Facebook data snooping case heads to EU Court of Justice

The European Court of Justice today began hearing a case that could have massive implications on data privacy legislation across the continent.

The case, which is being put to the European Union by an Austrian Facebook user called Maximilian Schrems, aims to prevent US intelligence agencies from accessing the private data of EU citizens.

The hearing has been labelled ‘Europe v Facebook’, and seeks to highlight wider concerns over alleged misuse of private user data by America’s National Security Agency.

In June 2013, NSA whistleblower Edward Snowden revealed wide-scale tapping of private data that was being operated under the guise of security investigations.

One such clandestine surveillance program was PRISM, an investigative venture that saw the NSA tap into communications of non-US residents using data acquired from a host of US technology companies.

Schrems, who crowdsourced £44,000 in order to fund the case, initially complained to Facebook in 2011.

His complaints regarded the handling of his personal data, two years prior to the Snowden revelations.

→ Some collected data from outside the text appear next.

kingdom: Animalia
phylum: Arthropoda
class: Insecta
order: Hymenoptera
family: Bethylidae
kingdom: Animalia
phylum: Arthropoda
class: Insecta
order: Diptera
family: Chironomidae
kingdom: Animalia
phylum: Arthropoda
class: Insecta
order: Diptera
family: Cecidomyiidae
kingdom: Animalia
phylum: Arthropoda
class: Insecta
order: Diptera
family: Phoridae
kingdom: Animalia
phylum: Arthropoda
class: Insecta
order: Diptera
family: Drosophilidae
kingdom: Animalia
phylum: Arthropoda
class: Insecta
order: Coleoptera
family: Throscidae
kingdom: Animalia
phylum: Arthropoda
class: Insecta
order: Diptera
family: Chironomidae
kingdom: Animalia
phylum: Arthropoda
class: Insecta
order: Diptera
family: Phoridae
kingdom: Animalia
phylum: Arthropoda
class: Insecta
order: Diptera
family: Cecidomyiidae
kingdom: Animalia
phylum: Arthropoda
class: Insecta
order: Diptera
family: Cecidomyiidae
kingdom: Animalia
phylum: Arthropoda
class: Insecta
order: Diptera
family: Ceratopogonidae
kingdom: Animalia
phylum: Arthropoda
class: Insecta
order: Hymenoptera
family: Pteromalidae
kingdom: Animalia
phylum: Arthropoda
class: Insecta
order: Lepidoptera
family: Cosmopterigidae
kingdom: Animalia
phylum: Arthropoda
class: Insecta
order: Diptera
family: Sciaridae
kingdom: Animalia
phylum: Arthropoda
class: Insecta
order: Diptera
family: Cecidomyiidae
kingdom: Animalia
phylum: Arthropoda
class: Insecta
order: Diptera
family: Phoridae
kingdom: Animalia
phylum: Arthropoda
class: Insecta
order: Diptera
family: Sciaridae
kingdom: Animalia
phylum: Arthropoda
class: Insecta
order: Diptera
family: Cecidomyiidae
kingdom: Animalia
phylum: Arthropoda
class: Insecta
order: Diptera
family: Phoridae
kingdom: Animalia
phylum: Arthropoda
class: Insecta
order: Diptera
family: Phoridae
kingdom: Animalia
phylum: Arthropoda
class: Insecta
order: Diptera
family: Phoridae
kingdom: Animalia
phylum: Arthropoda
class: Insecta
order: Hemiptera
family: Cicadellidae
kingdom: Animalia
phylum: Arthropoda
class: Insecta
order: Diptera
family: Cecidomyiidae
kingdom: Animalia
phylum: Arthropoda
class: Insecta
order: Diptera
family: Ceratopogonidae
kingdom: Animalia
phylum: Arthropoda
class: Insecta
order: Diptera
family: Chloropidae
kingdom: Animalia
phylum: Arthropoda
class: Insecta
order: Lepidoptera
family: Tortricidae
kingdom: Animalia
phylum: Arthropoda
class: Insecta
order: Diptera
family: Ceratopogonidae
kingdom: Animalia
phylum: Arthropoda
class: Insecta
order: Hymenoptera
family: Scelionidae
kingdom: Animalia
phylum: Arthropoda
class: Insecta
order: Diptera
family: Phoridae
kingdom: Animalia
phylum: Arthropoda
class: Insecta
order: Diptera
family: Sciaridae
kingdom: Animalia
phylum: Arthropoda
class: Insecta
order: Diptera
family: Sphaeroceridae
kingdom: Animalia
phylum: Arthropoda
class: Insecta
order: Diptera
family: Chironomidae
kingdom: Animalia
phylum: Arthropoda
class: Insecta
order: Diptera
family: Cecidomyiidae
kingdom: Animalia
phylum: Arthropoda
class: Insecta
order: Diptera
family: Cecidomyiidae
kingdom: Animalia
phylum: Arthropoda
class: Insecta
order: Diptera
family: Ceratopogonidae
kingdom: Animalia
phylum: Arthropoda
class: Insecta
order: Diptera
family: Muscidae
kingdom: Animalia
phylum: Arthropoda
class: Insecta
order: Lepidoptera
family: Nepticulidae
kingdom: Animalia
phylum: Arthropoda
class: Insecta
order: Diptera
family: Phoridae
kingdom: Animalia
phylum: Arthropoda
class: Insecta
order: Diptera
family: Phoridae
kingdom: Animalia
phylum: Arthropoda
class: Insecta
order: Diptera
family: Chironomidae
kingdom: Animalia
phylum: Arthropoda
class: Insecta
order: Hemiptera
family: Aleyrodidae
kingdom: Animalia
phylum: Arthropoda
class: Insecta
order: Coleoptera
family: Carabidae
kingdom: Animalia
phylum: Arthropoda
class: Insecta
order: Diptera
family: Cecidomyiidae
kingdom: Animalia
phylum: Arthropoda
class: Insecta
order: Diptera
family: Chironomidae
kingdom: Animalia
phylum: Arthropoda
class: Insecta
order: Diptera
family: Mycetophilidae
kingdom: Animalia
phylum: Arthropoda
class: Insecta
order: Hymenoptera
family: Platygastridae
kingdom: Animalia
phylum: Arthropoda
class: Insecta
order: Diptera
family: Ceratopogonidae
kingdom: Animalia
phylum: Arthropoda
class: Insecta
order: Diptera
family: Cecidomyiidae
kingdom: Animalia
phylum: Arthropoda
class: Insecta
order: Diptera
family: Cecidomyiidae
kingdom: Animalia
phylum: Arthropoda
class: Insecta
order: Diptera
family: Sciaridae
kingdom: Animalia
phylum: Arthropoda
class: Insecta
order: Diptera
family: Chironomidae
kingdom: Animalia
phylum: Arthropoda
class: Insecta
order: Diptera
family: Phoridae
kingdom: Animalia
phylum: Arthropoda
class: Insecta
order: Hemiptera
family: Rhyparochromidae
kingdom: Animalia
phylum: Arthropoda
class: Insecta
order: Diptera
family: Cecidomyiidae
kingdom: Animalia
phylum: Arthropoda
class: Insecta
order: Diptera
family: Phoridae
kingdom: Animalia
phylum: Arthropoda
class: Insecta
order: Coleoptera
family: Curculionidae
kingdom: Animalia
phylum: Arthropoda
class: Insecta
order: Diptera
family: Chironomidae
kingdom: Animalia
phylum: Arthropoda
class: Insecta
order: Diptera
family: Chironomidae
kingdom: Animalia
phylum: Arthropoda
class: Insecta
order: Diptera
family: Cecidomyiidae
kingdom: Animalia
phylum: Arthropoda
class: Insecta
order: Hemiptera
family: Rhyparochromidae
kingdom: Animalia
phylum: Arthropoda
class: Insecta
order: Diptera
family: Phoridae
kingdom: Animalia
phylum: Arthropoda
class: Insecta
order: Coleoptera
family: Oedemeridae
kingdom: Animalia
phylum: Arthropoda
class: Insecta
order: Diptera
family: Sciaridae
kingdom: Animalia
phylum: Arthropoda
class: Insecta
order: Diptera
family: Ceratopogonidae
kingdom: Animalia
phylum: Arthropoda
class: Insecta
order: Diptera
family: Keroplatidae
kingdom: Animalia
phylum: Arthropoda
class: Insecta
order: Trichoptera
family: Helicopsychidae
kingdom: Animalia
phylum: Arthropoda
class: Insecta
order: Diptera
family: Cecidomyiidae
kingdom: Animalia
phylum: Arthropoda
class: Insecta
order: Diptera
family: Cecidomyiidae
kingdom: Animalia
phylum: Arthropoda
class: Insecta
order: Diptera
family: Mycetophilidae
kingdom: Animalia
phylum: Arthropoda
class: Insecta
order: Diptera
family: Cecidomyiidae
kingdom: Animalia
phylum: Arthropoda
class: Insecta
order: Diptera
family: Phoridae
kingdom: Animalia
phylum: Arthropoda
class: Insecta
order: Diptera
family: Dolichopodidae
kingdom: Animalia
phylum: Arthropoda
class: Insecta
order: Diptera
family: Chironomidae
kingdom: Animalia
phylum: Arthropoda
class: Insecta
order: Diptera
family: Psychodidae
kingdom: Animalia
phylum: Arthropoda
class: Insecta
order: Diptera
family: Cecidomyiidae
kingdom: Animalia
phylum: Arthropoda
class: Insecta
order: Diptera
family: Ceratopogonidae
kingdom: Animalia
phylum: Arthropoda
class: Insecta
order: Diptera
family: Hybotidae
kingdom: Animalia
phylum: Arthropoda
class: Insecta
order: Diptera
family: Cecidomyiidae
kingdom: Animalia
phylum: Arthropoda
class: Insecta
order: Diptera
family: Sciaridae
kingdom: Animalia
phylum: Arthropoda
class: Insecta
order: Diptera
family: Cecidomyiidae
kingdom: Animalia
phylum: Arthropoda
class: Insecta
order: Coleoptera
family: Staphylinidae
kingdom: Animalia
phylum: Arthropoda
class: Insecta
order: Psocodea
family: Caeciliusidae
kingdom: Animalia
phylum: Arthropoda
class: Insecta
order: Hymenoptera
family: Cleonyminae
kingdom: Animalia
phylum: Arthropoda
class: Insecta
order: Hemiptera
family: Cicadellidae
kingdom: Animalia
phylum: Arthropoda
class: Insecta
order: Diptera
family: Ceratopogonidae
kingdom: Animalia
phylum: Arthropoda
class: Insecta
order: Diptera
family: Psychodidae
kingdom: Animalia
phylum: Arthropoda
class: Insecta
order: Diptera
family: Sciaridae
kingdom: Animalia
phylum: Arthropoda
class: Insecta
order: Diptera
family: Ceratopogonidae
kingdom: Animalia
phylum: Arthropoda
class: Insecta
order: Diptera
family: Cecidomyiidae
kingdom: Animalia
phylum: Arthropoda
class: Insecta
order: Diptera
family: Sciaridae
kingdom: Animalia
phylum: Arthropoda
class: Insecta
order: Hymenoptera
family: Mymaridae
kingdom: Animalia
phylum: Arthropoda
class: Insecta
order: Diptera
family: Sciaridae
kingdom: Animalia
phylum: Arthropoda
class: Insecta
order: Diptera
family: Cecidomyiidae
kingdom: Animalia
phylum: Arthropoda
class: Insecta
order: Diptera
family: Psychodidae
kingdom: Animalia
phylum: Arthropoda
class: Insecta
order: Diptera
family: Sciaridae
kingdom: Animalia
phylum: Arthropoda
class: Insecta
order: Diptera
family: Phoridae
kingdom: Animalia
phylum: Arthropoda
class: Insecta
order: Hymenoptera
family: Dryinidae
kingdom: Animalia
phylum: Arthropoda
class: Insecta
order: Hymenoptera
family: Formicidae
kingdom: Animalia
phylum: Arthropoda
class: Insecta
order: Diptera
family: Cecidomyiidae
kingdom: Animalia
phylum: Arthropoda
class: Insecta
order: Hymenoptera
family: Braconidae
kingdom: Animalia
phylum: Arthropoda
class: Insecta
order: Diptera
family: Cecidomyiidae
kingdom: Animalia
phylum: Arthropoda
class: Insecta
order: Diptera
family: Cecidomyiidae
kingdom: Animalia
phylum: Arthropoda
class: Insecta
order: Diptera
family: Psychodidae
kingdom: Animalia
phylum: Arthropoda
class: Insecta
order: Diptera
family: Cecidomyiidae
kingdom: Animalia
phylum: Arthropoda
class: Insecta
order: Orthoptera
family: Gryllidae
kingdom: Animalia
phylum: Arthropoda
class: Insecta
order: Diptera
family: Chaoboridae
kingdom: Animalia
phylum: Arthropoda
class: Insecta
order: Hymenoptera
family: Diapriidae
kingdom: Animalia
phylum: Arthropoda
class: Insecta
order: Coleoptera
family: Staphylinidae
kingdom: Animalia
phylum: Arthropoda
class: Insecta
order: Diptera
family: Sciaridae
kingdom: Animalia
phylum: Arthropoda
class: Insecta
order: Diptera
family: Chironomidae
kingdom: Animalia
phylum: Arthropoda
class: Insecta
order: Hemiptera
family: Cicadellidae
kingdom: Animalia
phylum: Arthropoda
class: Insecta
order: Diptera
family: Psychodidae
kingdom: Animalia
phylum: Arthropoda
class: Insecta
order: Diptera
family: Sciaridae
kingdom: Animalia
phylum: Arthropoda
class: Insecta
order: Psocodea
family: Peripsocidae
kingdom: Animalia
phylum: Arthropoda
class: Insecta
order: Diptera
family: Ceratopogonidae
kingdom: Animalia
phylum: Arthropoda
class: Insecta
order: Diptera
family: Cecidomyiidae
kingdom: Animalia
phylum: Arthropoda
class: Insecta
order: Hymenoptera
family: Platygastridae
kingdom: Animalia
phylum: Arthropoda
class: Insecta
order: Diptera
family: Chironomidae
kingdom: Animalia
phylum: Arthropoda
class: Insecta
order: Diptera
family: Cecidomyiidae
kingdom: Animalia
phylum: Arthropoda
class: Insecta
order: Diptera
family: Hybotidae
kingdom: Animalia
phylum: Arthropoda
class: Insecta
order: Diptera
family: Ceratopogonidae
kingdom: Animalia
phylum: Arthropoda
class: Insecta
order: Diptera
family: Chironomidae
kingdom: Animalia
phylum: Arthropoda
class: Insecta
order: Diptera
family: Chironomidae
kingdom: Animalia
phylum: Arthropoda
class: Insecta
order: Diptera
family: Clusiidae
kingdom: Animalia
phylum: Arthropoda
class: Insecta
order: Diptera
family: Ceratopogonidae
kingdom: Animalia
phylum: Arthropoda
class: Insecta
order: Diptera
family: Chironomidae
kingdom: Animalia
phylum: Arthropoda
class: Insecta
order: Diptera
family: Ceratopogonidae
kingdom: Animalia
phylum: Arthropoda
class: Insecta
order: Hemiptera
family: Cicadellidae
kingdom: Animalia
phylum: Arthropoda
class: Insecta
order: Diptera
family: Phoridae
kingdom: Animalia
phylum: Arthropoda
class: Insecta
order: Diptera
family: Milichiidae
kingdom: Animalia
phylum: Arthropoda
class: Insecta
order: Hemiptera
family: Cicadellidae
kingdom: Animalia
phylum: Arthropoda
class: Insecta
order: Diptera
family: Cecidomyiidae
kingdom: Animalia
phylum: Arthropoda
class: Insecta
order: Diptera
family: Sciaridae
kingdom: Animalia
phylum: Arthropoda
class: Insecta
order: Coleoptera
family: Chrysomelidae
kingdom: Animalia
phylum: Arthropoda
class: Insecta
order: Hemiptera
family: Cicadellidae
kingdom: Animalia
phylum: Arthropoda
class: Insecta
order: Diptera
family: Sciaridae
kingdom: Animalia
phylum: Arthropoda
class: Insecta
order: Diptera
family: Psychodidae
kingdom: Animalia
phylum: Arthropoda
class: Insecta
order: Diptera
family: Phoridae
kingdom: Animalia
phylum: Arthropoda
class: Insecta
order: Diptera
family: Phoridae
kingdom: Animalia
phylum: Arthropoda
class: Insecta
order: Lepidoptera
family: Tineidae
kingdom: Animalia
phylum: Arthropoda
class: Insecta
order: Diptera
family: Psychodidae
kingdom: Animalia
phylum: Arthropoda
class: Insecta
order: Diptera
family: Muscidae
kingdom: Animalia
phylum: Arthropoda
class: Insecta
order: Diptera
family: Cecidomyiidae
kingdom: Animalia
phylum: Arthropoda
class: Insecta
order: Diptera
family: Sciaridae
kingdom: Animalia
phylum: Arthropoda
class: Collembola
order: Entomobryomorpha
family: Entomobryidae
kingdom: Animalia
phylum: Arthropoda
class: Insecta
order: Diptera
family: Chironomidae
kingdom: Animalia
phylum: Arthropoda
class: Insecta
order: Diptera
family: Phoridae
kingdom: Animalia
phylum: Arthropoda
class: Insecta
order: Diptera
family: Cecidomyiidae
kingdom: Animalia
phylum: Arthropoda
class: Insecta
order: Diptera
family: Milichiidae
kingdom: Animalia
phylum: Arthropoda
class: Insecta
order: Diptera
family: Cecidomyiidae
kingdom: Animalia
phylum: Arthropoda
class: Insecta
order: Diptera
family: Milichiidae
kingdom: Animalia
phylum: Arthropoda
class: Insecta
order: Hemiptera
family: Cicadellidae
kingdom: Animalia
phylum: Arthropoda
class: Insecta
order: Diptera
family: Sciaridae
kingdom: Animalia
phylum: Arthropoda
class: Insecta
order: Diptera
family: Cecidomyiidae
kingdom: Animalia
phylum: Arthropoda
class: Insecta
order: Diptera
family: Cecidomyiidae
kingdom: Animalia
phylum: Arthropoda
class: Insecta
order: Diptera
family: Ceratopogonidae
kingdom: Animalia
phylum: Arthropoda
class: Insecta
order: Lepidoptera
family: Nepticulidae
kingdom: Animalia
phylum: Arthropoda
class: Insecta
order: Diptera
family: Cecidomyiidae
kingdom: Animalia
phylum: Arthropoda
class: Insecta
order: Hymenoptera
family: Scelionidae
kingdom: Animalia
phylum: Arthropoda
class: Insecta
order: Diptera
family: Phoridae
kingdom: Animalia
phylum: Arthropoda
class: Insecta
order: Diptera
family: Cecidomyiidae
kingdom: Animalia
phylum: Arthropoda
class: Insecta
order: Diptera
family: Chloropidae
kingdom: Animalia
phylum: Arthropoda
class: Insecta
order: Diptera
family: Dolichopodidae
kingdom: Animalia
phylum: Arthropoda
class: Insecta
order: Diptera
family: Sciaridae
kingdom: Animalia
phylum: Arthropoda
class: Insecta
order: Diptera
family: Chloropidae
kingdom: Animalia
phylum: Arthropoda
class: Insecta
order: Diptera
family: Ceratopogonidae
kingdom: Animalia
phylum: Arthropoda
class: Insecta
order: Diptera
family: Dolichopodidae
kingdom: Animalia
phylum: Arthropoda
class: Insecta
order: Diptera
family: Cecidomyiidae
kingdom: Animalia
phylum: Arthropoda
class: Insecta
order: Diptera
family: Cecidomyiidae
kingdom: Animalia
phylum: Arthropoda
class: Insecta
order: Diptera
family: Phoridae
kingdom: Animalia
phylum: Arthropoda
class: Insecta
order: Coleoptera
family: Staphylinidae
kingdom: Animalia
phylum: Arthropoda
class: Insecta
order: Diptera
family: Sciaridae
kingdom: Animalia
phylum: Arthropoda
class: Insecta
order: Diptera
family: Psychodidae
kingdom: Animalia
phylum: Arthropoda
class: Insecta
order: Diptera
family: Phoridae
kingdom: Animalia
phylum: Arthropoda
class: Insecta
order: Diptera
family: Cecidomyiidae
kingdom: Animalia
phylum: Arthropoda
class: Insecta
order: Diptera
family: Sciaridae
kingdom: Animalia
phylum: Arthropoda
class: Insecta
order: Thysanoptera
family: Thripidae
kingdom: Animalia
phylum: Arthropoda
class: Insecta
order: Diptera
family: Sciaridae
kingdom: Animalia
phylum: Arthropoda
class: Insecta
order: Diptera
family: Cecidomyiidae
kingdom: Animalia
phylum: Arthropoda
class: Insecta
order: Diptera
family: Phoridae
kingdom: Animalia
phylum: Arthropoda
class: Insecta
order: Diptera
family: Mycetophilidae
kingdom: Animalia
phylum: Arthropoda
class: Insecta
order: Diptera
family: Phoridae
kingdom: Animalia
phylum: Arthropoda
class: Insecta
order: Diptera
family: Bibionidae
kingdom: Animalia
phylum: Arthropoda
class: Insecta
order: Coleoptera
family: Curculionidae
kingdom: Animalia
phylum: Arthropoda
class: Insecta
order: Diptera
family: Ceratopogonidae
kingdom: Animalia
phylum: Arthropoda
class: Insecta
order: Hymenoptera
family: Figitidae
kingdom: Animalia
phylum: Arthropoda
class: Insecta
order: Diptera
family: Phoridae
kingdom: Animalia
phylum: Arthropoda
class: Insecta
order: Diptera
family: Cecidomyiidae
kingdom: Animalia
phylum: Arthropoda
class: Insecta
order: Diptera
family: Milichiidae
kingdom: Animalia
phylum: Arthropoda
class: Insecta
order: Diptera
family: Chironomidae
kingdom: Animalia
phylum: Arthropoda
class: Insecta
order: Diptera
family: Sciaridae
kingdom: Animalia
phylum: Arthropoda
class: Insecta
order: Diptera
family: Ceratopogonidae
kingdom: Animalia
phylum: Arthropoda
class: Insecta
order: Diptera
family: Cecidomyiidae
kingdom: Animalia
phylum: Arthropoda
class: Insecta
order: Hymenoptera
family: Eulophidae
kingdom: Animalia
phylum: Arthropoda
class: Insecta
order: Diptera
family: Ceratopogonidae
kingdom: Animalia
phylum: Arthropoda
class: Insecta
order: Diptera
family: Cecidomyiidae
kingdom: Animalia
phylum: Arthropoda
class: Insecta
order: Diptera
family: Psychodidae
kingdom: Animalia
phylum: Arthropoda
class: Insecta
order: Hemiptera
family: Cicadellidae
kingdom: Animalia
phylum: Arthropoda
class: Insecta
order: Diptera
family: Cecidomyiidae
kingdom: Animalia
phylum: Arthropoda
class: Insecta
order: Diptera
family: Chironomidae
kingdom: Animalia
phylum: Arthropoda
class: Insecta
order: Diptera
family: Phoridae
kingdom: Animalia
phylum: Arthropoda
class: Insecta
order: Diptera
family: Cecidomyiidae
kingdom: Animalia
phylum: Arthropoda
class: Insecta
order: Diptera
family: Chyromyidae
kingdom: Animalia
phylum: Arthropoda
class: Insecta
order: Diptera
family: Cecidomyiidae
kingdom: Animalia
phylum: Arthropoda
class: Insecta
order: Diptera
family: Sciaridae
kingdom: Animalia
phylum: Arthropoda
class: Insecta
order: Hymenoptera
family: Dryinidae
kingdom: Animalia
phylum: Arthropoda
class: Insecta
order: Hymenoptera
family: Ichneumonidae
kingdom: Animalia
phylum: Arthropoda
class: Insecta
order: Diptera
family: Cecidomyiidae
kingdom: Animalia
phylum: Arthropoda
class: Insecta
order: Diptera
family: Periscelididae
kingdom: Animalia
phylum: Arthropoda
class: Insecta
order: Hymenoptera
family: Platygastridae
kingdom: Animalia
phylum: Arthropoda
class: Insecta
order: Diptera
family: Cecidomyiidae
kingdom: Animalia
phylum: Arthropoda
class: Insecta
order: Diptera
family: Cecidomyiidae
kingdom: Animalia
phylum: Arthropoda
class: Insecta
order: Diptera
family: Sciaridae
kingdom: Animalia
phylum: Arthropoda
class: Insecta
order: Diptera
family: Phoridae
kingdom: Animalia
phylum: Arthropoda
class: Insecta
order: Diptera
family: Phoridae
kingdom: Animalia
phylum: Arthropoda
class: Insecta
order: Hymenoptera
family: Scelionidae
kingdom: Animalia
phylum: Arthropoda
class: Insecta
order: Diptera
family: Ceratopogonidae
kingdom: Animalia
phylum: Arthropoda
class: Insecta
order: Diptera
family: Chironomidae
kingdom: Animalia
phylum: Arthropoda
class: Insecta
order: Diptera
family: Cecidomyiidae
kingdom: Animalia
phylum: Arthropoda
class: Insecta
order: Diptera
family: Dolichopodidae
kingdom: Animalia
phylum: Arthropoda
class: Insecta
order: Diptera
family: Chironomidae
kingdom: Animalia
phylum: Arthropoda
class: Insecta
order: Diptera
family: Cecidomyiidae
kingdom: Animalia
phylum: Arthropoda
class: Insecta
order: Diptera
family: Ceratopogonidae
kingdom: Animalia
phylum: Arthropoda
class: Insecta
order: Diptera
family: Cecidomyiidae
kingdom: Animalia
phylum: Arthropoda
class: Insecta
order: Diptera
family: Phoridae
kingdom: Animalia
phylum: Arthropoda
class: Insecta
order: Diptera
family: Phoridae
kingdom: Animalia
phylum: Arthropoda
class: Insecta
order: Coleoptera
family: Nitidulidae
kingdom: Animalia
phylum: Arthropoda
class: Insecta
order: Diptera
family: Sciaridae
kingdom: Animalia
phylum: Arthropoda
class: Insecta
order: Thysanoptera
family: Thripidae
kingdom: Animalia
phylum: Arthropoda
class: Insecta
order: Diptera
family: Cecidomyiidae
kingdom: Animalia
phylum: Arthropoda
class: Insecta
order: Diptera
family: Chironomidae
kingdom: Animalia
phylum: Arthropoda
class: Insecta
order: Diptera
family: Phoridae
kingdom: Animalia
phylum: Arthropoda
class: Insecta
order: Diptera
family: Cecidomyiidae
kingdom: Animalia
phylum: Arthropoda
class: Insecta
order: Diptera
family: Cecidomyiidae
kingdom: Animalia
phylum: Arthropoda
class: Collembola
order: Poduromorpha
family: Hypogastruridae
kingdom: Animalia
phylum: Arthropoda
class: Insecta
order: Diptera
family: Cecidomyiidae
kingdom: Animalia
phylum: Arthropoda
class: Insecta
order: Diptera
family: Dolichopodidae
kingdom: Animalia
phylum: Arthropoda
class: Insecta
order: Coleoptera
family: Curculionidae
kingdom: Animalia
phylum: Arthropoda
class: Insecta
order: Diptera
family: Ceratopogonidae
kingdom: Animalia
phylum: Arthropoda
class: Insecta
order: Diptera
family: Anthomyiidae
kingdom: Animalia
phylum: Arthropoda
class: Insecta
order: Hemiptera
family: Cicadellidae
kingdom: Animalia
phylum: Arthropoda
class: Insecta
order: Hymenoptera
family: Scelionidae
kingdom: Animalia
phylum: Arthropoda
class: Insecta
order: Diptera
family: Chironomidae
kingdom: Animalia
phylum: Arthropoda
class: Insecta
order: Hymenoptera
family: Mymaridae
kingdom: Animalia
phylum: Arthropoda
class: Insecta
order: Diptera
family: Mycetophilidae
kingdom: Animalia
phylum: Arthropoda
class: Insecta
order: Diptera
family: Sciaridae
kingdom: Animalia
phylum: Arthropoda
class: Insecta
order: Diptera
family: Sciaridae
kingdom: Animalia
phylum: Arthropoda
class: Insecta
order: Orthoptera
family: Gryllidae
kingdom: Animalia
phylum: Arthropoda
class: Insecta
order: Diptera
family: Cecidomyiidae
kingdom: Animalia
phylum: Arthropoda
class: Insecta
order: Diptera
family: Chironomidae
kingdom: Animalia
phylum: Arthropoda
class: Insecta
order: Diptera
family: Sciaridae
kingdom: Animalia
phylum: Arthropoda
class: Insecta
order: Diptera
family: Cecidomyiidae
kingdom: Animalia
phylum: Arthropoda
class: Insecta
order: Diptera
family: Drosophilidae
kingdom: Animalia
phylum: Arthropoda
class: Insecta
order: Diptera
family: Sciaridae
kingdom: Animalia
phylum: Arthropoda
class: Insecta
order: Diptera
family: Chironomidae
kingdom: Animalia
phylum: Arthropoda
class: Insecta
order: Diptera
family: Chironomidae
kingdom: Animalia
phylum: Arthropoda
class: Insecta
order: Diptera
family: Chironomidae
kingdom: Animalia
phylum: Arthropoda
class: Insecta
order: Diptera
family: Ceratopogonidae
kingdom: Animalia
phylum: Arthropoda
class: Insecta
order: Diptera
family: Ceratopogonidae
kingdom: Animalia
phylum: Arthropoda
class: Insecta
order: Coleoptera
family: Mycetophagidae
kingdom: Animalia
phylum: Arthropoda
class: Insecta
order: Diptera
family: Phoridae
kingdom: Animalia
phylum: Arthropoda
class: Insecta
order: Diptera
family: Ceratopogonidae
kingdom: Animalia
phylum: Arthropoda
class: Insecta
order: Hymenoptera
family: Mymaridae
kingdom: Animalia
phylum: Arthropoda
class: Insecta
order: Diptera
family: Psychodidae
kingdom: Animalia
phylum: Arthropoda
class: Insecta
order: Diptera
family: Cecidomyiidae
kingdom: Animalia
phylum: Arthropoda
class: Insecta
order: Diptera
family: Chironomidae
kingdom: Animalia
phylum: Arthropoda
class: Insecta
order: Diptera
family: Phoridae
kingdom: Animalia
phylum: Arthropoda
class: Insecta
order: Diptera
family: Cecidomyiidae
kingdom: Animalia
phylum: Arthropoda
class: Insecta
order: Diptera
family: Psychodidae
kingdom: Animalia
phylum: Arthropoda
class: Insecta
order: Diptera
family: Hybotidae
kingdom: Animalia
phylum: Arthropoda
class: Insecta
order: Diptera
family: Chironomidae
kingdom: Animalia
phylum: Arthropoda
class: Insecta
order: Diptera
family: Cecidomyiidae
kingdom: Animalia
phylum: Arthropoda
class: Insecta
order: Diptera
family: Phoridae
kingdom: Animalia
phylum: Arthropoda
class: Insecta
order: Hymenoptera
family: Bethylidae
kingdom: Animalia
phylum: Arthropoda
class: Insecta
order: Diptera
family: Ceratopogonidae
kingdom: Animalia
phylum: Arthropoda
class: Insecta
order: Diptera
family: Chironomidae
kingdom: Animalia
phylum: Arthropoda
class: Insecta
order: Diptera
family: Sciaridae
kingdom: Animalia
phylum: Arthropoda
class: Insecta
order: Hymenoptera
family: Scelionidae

He managed to recover 1,222 pages of data material from the US company.

Schrems argued that Facebook, Apple, Google, Yahoo, Skype, Microsoft, and other participants of the PRISM program have outsourced European operations to Ireland or Luxembourg, and should thus fall under the jurisdiction of EU law.

He then contacted the Irish data regulator in August 2014, arguing that the US company, whose European HQ is based in Dublin, had flouted privacy laws.

Related: TR Talks: Silent Circle on Blackphone 2, Apple, Samsung, and more

EU law currently states that exporting data from Europe to the United States is only legal if the company handling the data transfer can offer ‘adequate protection’ once it reaches the US.

The Irish High Court declined to investigate the matter, however, as it is covered by a Europe/US deal called ‘Safe Harbour’ that sees both countries pledge to protect the private data of EU citizens.

At the time, the Irish Data Protection Commission described Schrem’s arguments as ‘frivolous and vexatious’, and said that it was ‘absolutely bound’ by Safe Harbour.

It’s worth noting that Safe Harbour, first created in 1999, has been criticised over the fact that data created in Europe by local users is not properly protected once it reaches servers in the United States.

Undeterred by the lack of intervention, Schrems has since brought the matter to the highest court in Europe, seeking to challenge the High Court’s decision.

He wants ‘Safe Harbour’ to be cancelled, and requests that the Irish DPC audit the exchange of information between Europe and the USA via US-based technology companies.

If Schrems is successful, it could mean that US technology companies will have to go to much greater to lengths to ensure data created by users in Europe does not end up in the hands of non-EU intelligence agencies.